PR for Less Than $1
Hey hockey fans, the NHL lockout is over and as a make-good for your suffering and devotion to the sport you’ll be paid back in bumper stickers.
What? Yup, you read correctly. Here in the Boston area the Bruins are spreading the goodwill and cheer with a 58 cent spoked B, black and gold bumper sticker. This is the club’s initial idea of good PR aimed at thanking the fans for sticking around as the labor dispute/Gary Bettman-Donald Fehr ego war of attrition played out over the past four months.
I was at the Bruins’ practice facility Sunday, just hours after the NHL and NHL Players Association announced their tentative agreement to end the lockout, when just before 11 a.m. two community relations staffers from the Bruins arrived and parked themselves in the arena’s lobby as youth hockey players from various towns paraded in and out of the building. Between the staffers was a pile of Bruins’ bumper stickers.
“Yes, the lockout is over,” replied one of the staffers when asked if the NHL was back in business.
Throughout the lockout the Bruins kept their regular 11 a.m. – noon ice time at Ristuccia Arena. But on Sunday, rumor had it they were donating the sheet to the Wilmington Youth Hockey Association – another attempt at putting an icy bandage over the wound created by the labor dispute.
I’m not sure how other clubs are trying to win back fans in other hockey-mad cities, but here in Boston, where the sport has a devoted following and where Bruins’ owner Jeremy Jacobs is one of the richest owners in the sport, a 58 cent bumper sticker is an ill public-relations attempt for a sport that squabbled over how to share $3.3 billion in revenue.
Where are the other PR stunts we’d expect as a result of such a long, dirty and grueling process? Where are reduced ticket prices, the special events for season-ticket holders, the public apologies on TV and published in local newspapers as full-length advertisements like other sports have done? Those are just a few of the elementary public and community relations initiatives that should be instituted. No one cares about a bumper sticker.
Both the league owners and players, and all their clansmen, are accomplices in this miscarriage of hockey injustice. A large part of that $3.3 billion is generated by the fans who buy tickets to games, order the NHL package on cable TV, buy NHL 2013 for Xbox, purchase team memorabilia and merchandise, but get speared with the proverbial NHL shaft when millionaires and billionaires fight over taking more of that money.
Following the canceled 2004-05 season, supporters returned to arenas around the league, greeted by a “Thank You Fans” slogan painted on the ice.
This is the third lockout in NHL Commissioner Gary Bettman’s 19-year tenure. In that span Bettman has canceled 2,178 regular-season games because of labor disputes. It’s quite obvious public relations isn’t one of Bettman’s strengths, nor is it one of the NHL’s, as empty slogans painted on a sheet of ice are all that are offered as an olive branch to the fans.

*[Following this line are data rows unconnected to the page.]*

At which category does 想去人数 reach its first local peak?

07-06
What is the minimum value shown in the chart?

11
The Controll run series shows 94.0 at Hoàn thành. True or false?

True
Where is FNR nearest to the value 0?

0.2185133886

In the coming days and weeks it will be interesting to see the NHL’s approach to reviving its damaged brand. After three lockouts, this last one possibly alienating even the most devoted hockey fans (this one included), will those fans come back in droves to the arenas? Will they care enough to purchase the merchandise? Will kids gravitate to other sports that while suffering through their own labor disputes haven’t resorted to lengthy lockouts on the average of one every 6.3 years?
While a labor agreement is in place, there’s still a lot of work that needs to be done by the NHL to repair its image and retain its fan base, and that’s more intense than handing out a simple bumper sticker.
What are your thoughts on the NHL? Will you come back, or could you care less?